Beyond the scope of the artists residency, several members of the team and event visitors contributed to Dumitriu’s ongoing, evolving participatory project “Ex Voto” (2017 – onwards) which explores the dramatic impact of antibiotics and antimicrobial resistance. The piece, which enable stories of scientists, medics, patients and members of the public to be told and shared. The artwork, originally developed with Dr Nicola Fawcett at the University of Oxford enables the sharing of individual stories, allowing participants to talk about the impact that infection has had on them through making ‘votive offerings’ based on images of bacteria.

Exhibitions and outcomes

York Festival of Ideas pop-up exhibition and drop in plasmid extraction and BioArt workshop on 11th and 12th June 2016.

“Viral Interventions” was exhibited at York Art Gallery as part of “ALIVE: Art Between Life and Science”. An exhibition catalogue was published.

“Microbe Stories” (solo exhibition) Blyth Gallery at Imperial College London from 22nd March – 7th May 2017.

BioArt and Bacteria” (solo exhibition) at the History of Science Museum in Oxford (UK) from 28th September 2017 until 21st May 2017.

BioArt and Bacteria” (solo exhibition) at Eden Project in Cornwall (UK) from 30th March – 1st June 2019.

 “Art and Infectious Disease” (solo exhibition) for the Healthcare Infection Society’s 40th Anniversary Event, British Medical Association, London (UK), 19th and 20th May 2022.

Supporters

The residency has been supported by The Centre for Chronic Diseases and Disorders via funding from The Wellcome Trust and the TARGeTED Antimicrobial Resistance (AMR) Project via the EPSRC (Engineering and Physical Sciences Research Council).

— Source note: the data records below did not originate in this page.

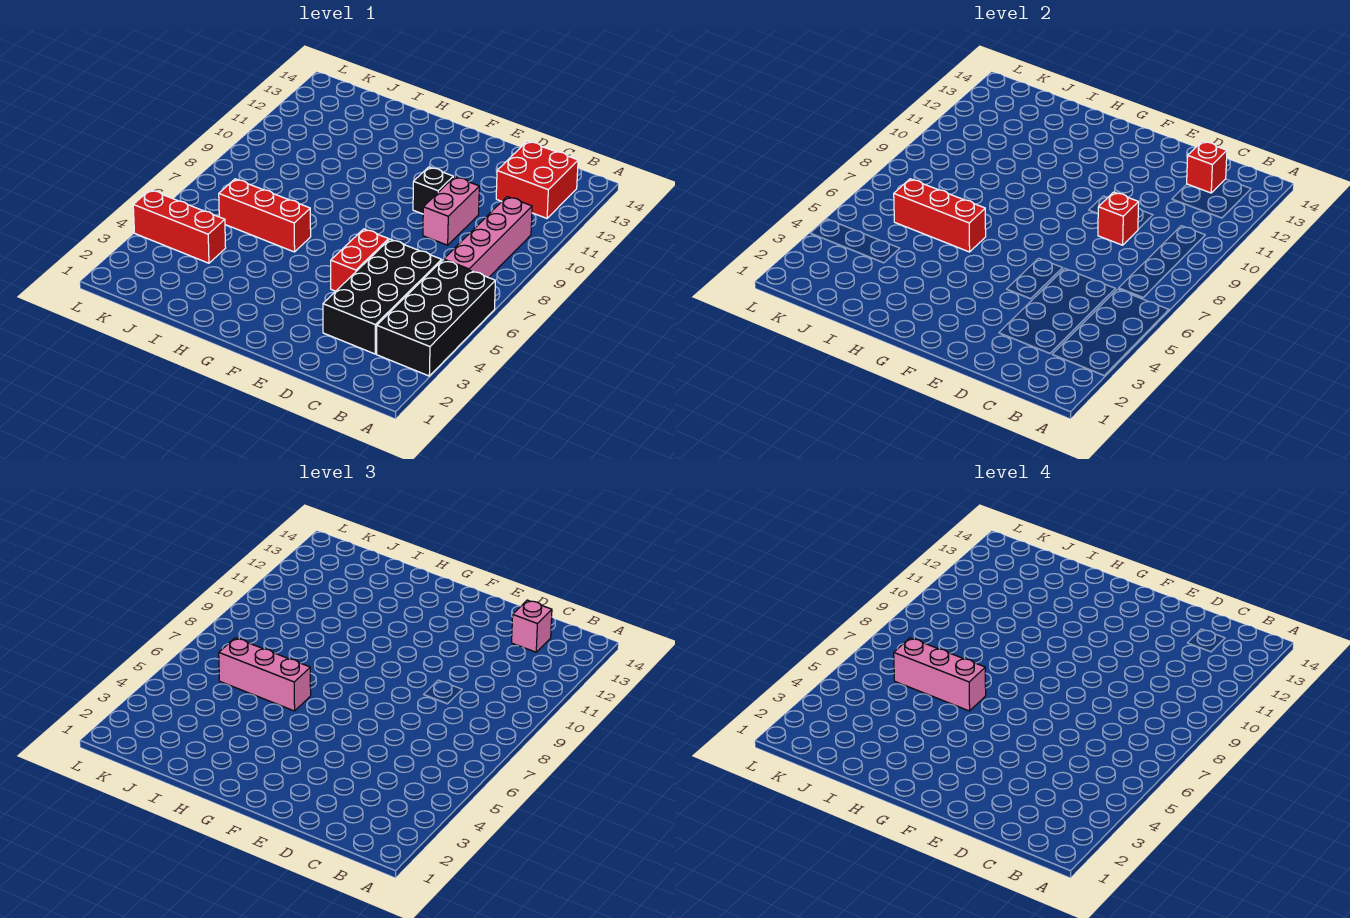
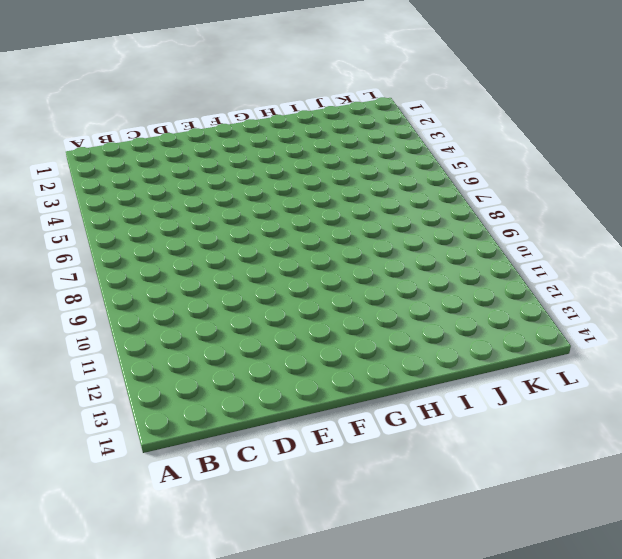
none -> black brick A3:B6 level 1
none -> pink brick B7:B10 level 1
none -> red brick B12:C13 level 1

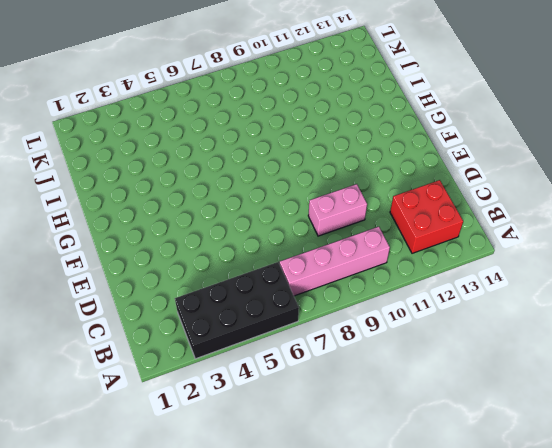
none -> black brick C3:D6 level 1
none -> red brick E5:E6 level 1
none -> black brick E10 level 1

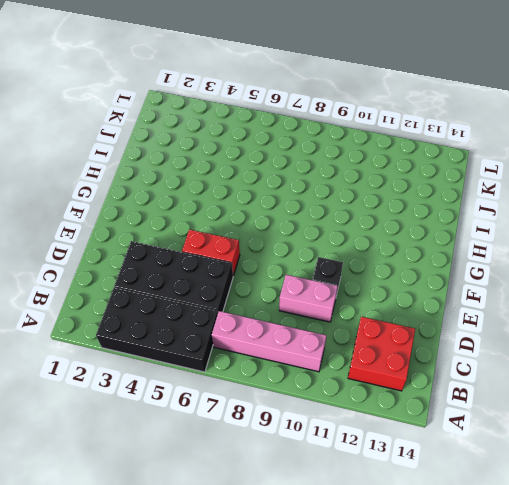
none -> red brick H6:J6 level 1
none -> red brick J4:L4 level 1
none -> red brick C13 level 2

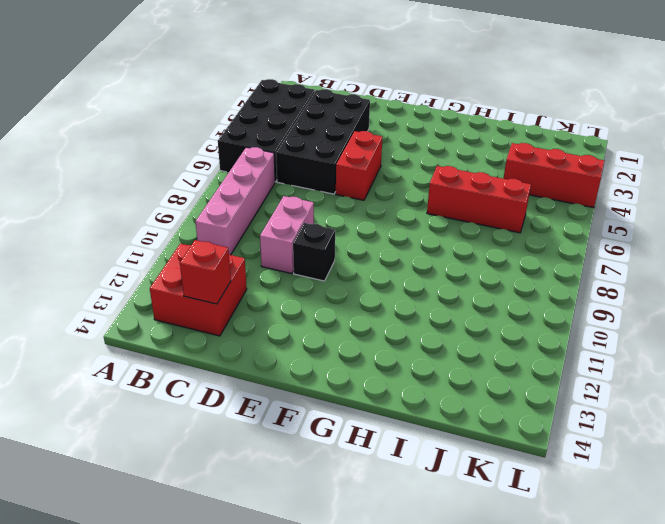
none -> red brick D9 level 2
none -> red brick H6:J6 level 2
none -> pink brick C13 level 3

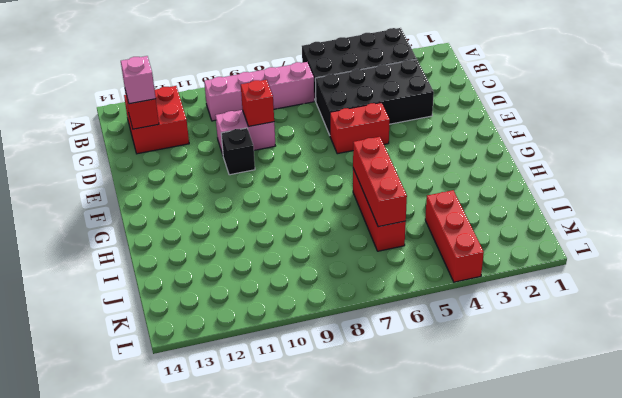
none -> pink brick H6:J6 level 3
none -> pink brick H6:J6 level 4

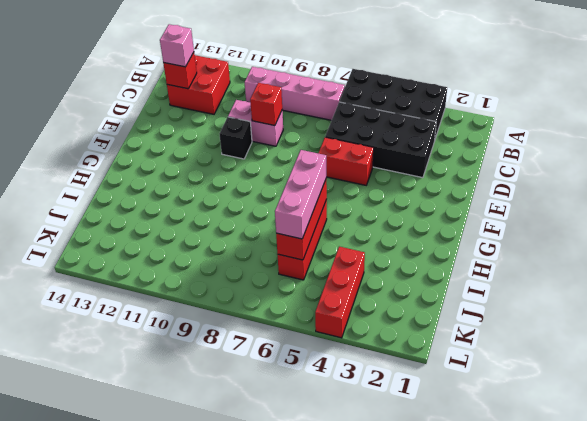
none -> pink brick H6:J6 level 4

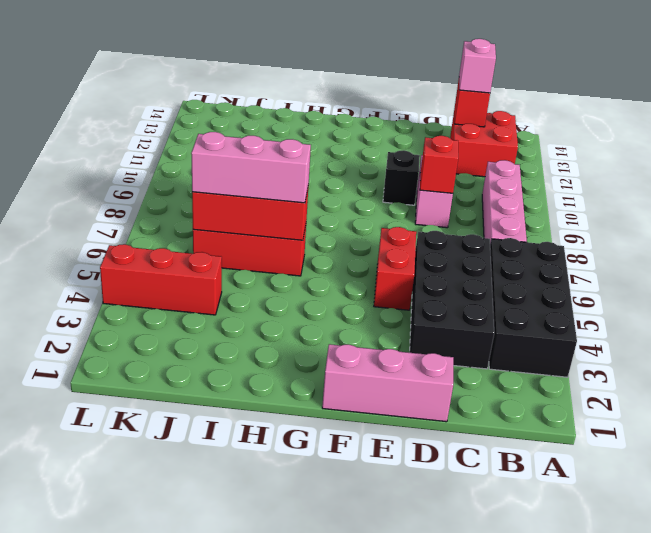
pink brick D1:F1 level 1 -> pink brick H6:J6 level 4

Funded through the Artist in Residence Scheme 2016 of the Centre for Chronic Diseases and Disorders (C2D2) at the University of York. The scheme is supported by the Wellcome Trust [ref: 105624] and the University of York.

Collaborators Biography

Professor Maggie Smith did her first degree at Leeds University in Microbiology and Biochemistry. Her PhD was in Bristol on how antibiotics are taken into bacterial cells. She then embraced the (then) new gene cloning technologies during her post-doc years in Leeds and Glasgow, working on how genes are regulated. Her first post as a lecturer was at Stirling University, where she first started working with the antibiotic-producing bacteria, Streptomyces. She then moved to Nottingham and then on to Aberdeen and her research focused on phage-host interactions and how DNA is naturally moved around and rearranged within chromosomes. Now as Chair of Microbiology at the University of York, Maggie has a portfolio of research projects that range from antibiotic biosynthesis to antibiotic resistance.